# NVIDIA GeForce 8600M GT for moderate / heavy gaming?



## SPL Tech (Aug 23, 2006)

I am looking at buying this laptop: http://www.newegg.com/Product/Product.aspx?Item=N82E16834220182

I will use it mainly for gaming. Is it a good choice? It has the NVIDIA GeForce 8600M GT GPU. How good is this card? Will it allow me to play any game currently out on the market on all max detail settings on the stock resolution (1680 x 1050)? How far from the top of the line (as far as Nvidia cards go) is this card?


----------



## coolboy0286 (Jul 2, 2007)

As far as I can say, Ive never heard of this card, right now most people are buying either cards like 7900 or 8800, I personally am waiting on a 8800GTS from newegg. Since you are buying this computer for gaming, its much better to get a desktop since it will be much easier to upgrade. I really doubt that card can run the newest games on max settings at 1670 x 1050 resolution.

BTW, on newegg, it said the battery life is 2 hours, i dunno about you, but that sounds QUITE short.


----------



## unknowable (Feb 6, 2008)

that's a decent card - i'm running the same card right now on my hp dv9740us. it'll do the job for you, but it'll get almighty hot. might want to consider getting a laptop cooler pad


----------



## Compiler (Oct 11, 2006)

notebooks don't use the same graphics cards (if at all) as desktops.
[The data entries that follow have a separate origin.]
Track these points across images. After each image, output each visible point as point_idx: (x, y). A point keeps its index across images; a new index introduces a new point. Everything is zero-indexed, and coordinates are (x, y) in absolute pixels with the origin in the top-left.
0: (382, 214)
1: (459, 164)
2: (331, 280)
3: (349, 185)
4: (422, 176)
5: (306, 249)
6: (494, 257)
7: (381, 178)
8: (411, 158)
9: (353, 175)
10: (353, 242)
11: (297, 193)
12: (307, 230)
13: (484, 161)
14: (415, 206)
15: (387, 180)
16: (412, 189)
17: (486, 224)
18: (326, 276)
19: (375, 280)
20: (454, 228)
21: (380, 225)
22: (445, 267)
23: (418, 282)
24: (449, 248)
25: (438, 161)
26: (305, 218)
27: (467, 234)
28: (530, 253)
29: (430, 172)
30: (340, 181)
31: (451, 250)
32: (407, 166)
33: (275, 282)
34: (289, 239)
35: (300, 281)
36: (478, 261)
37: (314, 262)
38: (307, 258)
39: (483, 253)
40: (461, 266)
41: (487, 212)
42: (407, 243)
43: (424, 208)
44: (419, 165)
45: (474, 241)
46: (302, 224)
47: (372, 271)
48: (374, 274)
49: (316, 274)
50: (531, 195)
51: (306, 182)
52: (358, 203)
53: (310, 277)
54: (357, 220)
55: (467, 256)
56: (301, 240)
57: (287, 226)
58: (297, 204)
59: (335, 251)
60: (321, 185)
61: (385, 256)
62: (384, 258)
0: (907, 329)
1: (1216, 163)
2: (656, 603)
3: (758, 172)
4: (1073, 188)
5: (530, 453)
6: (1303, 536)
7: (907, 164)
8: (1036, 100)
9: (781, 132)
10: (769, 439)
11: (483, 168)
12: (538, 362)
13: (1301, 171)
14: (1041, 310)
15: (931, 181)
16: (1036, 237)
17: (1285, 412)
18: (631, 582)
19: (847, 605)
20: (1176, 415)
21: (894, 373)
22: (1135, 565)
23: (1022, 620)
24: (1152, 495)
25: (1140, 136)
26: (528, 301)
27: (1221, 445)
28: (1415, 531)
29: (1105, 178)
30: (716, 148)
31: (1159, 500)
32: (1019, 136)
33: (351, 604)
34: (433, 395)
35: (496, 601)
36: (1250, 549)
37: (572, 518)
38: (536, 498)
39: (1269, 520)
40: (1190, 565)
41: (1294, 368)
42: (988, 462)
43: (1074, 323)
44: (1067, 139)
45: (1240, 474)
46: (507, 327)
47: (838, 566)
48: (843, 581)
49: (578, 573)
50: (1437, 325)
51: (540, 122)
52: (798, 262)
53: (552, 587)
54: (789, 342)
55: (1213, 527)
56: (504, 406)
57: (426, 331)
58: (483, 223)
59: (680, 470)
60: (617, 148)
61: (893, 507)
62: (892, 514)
But an 8600m seems to be above avg GPU power for a notebook.

The link you gave says the notebook is deactivated... discontuned model?


----------



## walters4 (Feb 4, 2008)

I own a ferrari 3200 ..with a 9700 pro gfx..i remember when i bought it ..i thought its going to play all games (at that point of time ofcourse) ..and it did for a while..
but then its video quality degraded..
the main problem was because it got heated..

Laptop cooling isn't that great still ..i've used asus , acer , toshiba , hp and dell laptops ..their cooling isn't adequate for gaming ..

Just my personal thing...

btw 8600gt is a good card..not for high resolutions though ..1024 should be good with aa and af turned on..after that resolution it might lag a bit..


----------



## Waldo_II (Apr 13, 2007)

The GeForce 8600M GT is basically just a tuned-down version of the GeForce 8600 GT. You will likely be able to play most games out there at max settings, but for newer games (COD4, Crysis, anything released within several months), you will have to turn down the settings.


----------